Ceux‑ci sont des fourchettes indicatives ; obtenez des devis écrits auprès de conseillers locaux avant d'aller de l'avant.

Considérations fiscales

  • Taux d'imposition sur les sociétés standard : Le taux général d'impôt sur les sociétés en République dominicaine est de 27 %. Le traitement fiscal peut varier selon l'activité et la localisation (par ex. les sociétés en zone franche peuvent bénéficier de taux réduits ou nuls pendant des périodes déterminées dans le cadre de régimes d'incitation).
  • TVA (ITBIS) : Le taux standard de taxe sur la valeur ajoutée est de 18 % pour les biens et services imposables.
  • Retenues à la source : Divers taux de retenue s'appliquent aux dividendes, intérêts et redevances ; ces taux peuvent être réduits en vertu des conventions fiscales applicables.
  • Prix de transfert : Des règles dominantes et des obligations de documentation s'appliquent aux transactions entre parties liées.
  • Incitations : Les régimes de zone franche et autres régimes d'incitation peuvent réduire sensiblement la charge fiscale effective pour les activités éligibles. Une planification attentive avec un conseil fiscal local est essentielle.

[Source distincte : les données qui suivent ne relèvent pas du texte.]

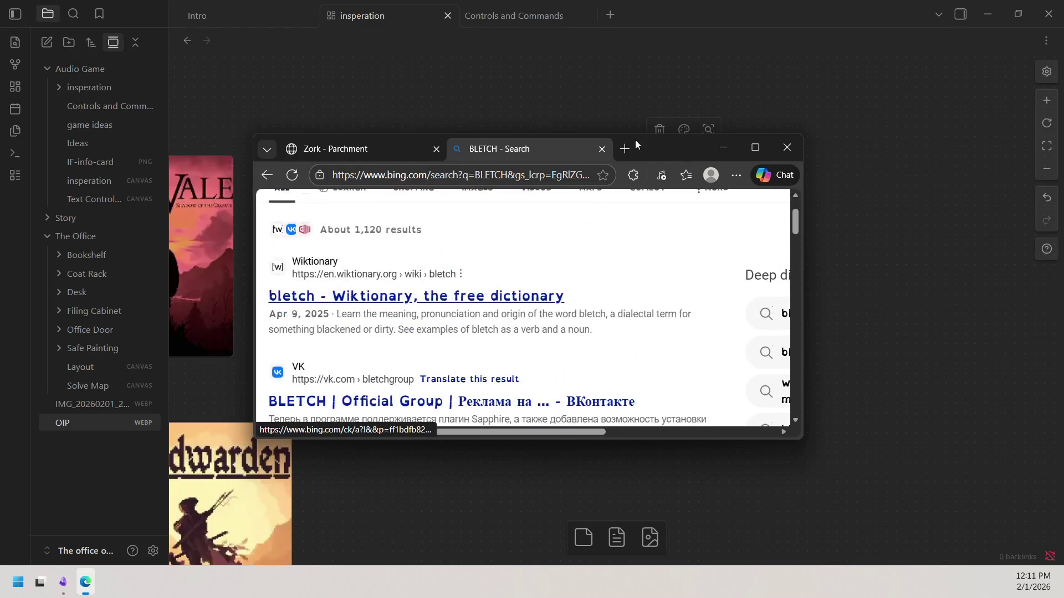
left_click(598, 153)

Conseils pratiques pour les investisseurs étrangers

  • Recourir à un conseil local : Les nuances réglementaires et procédurales (licences, restrictions foncières, droit du travail) rendent le conseil juridique et fiscal local indispensable.
  • Vérifier les règles sectorielles dès le départ : Si vous comptez opérer dans une industrie réglementée, engagez rapidement les discussions relatives aux licences et concessions.
  • Se préparer à la diligence raisonnable : Les banques et autorités exigent une documentation complète, et les contrôles anti‑blanchiment sont la norme.
  • Examiner attentivement les avantages des zones franches : Bien qu'attrayants, les statuts en zone franche entraînent des obligations opérationnelles et déclaratives à maintenir.
  • Planifier l'immigration et le personnel : Si vous envisagez de relocaliser des cadres, examinez parallèlement les options de permis de travail et de résidence lors de la constitution de la société.

Conclusion

La République dominicaine offre un environnement ouvert à l'investissement étranger, permettant en règle générale la détention à 100 % des sociétés et proposant des incitations attractives via les zones franches et l'accès commercial. Néanmoins, les restrictions sectorielles, les exigences d'agrément, les limitations d'usage des sols et les règles fiscales (taux d'impôt sur les sociétés standard de 27 %, avec des variations selon les régimes d'incitation) exigent une planification minutieuse. Pour la plupart des constitutions de sociétés commerciales simples, prévoyez un délai d'établissement typique de 4–6 semaines et des frais gouvernementaux modestes complétés par des coûts professionnels. Faites appel dès le début à des conseillers locaux expérimentés en droit et fiscalité afin de naviguer les exigences réglementaires, la légalisation des documents et d'optimiser la structure sociétaire pour vos objectifs commerciaux.